*** Text for analysis
Coming to a balanced conclusion on the merits of these three “Projects” is particularly important to those whose livelihood hinges on our relationship with the EU. They may be: an EU citizen living here who could become a `migrant’ overnight; an employee of an EU-based company that might decide at some stage to re-locate; or an employee of a supplier to such a company. Anyone in these categories cannot avoid a heavy, direct (and personal) responsibility for their own future.

Project Future is all about building on what we know today.

We know that EU membership brings the famous Four Freedoms: free movement of people, goods, services and capital – the foundation of the Single Market.  (The free movement of people is actually free movement of workers and those who can look after themselves – not of welfare claimants.)

On present trends of economic and population growth, the UK should overtake France in the next few years to become the second-most powerful country in the EU. That will give even greater influence on steering a bloc that accounts for a third of world imports – 2 ½ times that of the US.  That sheer global clout is vital for a country where `imports + exports’ are more than 60% of GDP.

Ahead of the Prime Minister’s February “re-negotiation” with the rest of the EU, the government undertook a massive analysis of the `Balance of Competences’ between the UK and the EU. The 32 volumes/3000 pages sought an answer to the question: does the UK need to demand the repatriation of some powers from the EU? The clear-cut answer from this massive exercise was No – the balance was about right. This can hardly be surprising as the UK already has a string of opt-outs from policies that it dislikes e.g. the euro and Schengen. Moreover, the UK was a prime mover in the creation of the Single Market three decades ago. The success of the Single Market hinged on the creation of a body of rules to give “minimum harmonisation” of trading standards so that the cross-border flow of goods and services would not be obstructed by hidden protectionism.

The old concept of safety in numbers has suddenly come to the fore again as Russian adventurism in the Ukraine and Syria has reminded us all of the founding purpose of NATO: a mutual self-defence pact that obliges us – eventually - to go to war if one of the members is attacked. NATO is a pooling of sovereignty that makes debates about mythical EU rules on straight bananas seem utterly irrelevant, especially as we prepare to mark the centenary of the Battle of the Somme.

However, we live in rapidly changing times and the euro zone is still adjusting to the massive shock from the Great Crash of 2008/9. Part of the response is a move to more economic integration. One example of the positive implications for the UK is the potential impact on the City of London –presenting a huge commercial opportunity to consolidate its position as the world’s leading financial centre. That will create even greater employment, tax revenues and foreign exchange earnings. According to TheCityUK research, financial services already employ over 7% of the UK workforce (with 2/3 outside London), producing nearly 12% of total economic output and contribute £66bn in taxes and generating a trade surplus of £72bn.

Project Fantasy

If we wake up on June 24th to find that we have Brexited, what exactly happens next? Nobody has any idea – least of all those who argue for the UK to leave the EU!

Lord Mandelson – EU Trade Commissioner 2004/8 – has branded as `fantasy politics’ the concept of a quick and simple re-negotiation of trade deals around the world. The Cabinet Office paper on the process of withdrawing specifies 53 Treaties to be re-negotiated. Mayor of London Johnson argued for a trade deal modelled on that recently agreed between the EU and Canada - but changed his mind within a couple of weeks. The Canada deal does not cover services – as with all `free trade’ deals - took seven years to negotiate even after years of preliminary work and has yet to be ratified unanimously by all EU states.
******
*** Recorded information
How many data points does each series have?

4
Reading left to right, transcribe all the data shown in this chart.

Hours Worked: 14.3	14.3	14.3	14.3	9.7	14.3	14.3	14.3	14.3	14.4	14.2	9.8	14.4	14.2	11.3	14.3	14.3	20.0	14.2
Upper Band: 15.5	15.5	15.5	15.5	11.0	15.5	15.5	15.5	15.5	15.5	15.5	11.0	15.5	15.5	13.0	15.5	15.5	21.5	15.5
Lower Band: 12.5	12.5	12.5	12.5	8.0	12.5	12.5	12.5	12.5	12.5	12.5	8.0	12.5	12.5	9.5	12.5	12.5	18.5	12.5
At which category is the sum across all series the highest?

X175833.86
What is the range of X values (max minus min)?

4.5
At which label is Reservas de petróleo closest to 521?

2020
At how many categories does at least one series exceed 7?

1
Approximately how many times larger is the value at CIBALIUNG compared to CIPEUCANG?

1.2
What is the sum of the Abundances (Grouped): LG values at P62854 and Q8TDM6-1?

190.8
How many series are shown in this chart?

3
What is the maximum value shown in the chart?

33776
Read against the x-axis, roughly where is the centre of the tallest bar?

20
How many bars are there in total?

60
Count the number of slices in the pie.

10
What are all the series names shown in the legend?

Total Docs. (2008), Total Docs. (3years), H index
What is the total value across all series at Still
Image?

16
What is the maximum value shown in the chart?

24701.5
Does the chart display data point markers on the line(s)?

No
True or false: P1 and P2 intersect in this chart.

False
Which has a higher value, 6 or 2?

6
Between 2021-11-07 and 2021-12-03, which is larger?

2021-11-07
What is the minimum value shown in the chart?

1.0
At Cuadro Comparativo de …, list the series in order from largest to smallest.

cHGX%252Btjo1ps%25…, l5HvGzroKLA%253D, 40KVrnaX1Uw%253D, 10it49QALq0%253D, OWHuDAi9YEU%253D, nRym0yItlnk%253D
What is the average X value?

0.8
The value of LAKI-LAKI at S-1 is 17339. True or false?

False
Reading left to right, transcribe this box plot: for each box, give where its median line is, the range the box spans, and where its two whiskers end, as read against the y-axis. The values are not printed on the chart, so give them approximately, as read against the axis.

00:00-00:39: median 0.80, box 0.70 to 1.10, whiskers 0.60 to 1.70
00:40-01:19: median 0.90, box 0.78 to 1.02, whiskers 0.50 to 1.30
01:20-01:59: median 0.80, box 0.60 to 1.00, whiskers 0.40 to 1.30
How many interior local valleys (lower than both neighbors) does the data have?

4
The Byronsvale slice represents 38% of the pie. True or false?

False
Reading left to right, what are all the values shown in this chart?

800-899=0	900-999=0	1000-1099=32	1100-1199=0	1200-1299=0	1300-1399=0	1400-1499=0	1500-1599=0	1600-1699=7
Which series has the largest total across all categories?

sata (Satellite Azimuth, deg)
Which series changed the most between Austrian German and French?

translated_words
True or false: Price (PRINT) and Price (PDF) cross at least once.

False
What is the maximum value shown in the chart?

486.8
******
→ **To-do item A**: According to the EU membership article, how many Treaties does the Cabinet Office paper on withdrawal specify for re-negotiation?
→ **To-do item B**: Update the EU membership article's passage between "If we wake up" and "all EU states.", inclusive, so that "Lord Mandelson" becomes "Peter Mandelson".
→ **To-do item C**: Name each of the Four Freedoms of EU membership listed in the EU membership article.
The items aren't needed for any of this.

→ **Task result A**: 53 Treaties.

→ **Task result B**:
If we wake up on June 24th to find that we have Brexited, what exactly happens next? Nobody has any idea – least of all those who argue for the UK to leave the EU!

Peter Mandelson – EU Trade Commissioner 2004/8 – has branded as `fantasy politics’ the concept of a quick and simple re-negotiation of trade deals around the world. The Cabinet Office paper on the process of withdrawing specifies 53 Treaties to be re-negotiated. Mayor of London Johnson argued for a trade deal modelled on that recently agreed between the EU and Canada - but changed his mind within a couple of weeks. The Canada deal does not cover services – as with all `free trade’ deals - took seven years to negotiate even after years of preliminary work and has yet to be ratified unanimously by all EU states.

→ **Task result C**:
Free movement of people
Free movement of goods
Free movement of services
Free movement of capital